Here’s the thing: this narrative has strong bias. It is biased in your favor and is world-class at focusing you on what is important, interesting, and compelling versus what is boring, hard, or frightening. Go back and read the fictional narrative. What is the inner voice trying to get you to ignore? Two things: the hard bug (We’ll figure it out!) and the unknown bug (I’m sure it’ll be a breeze!).
That hard bug? It’s really hard. In fact, you’ve been dreading it for two weeks because your spidey-sense is telling you it’s the end result of a poor architectural choice you made six months ago. It’s not a bug; it’s feature work. And that it’ll-be-a-breeze bug? Your inner voice literally lies to you here. It’s the last on the list because it’s the hardest. There’s no scenario where it’ll be a breeze.
None of this dialog occurs outside your head. None of this behavior is wrong or weird. It’s just you getting through your stuff today like everyone else, but today of all days, James, a co-worker, is talking with you in Slack and out of nowhere jokingly types, “Yeah, but you always underestimate the worst bugs by 10x. That’s why you’re always last.”
James is joking, but you feel every single word.
One of the many benefits of feedback is that it breaks your ongoing inner narrative. It breaks it. It mentally forces you to stop in your tracks and consider the feedback not because you want to but you are incapable of ignoring it. The feedback is that compelling.
Confusingly, this reaction applies equally to constructive, helpful feedback as well as toxic unhelpful criticism. In each case, your brain stops and cannot proceed until you’ve somehow processed this new bit of information. You see that they see you, and now… you see you.
If it’s constructive feedback, you feel it. He’s right; I avoid the hard bugs because I worry they are critiques of my possible prior poor architecture decisions. In the best scenario, you process and act on the feedback. In the worst scenario, you rationalize it away and leave yourself unchanged.

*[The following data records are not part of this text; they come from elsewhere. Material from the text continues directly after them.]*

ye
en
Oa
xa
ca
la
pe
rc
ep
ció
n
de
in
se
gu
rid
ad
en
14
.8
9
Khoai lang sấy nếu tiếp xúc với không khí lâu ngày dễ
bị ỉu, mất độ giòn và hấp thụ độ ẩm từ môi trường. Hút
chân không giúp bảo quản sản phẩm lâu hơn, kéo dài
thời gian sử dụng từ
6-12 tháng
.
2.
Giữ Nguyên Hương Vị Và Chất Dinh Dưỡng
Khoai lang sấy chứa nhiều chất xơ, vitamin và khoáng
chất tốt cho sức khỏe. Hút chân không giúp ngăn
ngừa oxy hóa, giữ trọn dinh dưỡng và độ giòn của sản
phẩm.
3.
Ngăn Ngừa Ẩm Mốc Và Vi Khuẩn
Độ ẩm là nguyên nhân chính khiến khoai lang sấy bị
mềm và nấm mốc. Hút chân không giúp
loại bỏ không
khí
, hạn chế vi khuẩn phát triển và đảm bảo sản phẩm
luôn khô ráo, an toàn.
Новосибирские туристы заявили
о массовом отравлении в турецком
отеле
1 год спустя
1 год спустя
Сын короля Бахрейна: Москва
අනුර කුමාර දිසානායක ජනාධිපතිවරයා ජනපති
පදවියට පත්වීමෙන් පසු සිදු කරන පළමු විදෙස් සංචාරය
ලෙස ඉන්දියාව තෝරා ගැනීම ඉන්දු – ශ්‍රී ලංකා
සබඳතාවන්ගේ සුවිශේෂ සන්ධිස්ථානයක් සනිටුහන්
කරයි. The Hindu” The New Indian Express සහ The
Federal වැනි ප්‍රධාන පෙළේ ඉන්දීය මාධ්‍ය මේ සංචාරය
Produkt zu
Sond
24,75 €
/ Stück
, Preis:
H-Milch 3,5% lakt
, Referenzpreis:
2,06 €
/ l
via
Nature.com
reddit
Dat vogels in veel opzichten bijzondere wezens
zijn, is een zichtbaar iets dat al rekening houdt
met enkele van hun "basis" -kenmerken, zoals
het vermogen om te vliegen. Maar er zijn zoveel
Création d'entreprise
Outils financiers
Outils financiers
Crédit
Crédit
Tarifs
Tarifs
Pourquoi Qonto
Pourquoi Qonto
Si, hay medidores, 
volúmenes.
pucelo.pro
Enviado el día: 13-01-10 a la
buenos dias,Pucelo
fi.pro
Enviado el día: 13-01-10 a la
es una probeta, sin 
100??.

If it’s destructive feedback, you really feel it. The other person designs the feedback to cut deep. That’s their intent. I’m not going to explain the motivation of these humans, but please note their nefarious intent is to land the sucker punch, and it somehow landed. Amongst their toxicity, there is something you heard. When I am in this scenario, I attempt to push the toxicity aside, look in the mirror and ask myself, “Why do I care?” There is always an unintended lesson.
Here’s one lesson: when constructive feedback stops you in tracks, it feels like your entire world is this feedback. You aren’t this feedback. It’s a sliver. A thread. One paragraph in a very long in-progress story. You are a fully formed human full of skill, will, flaws, strengths, good days, and bad ones, too.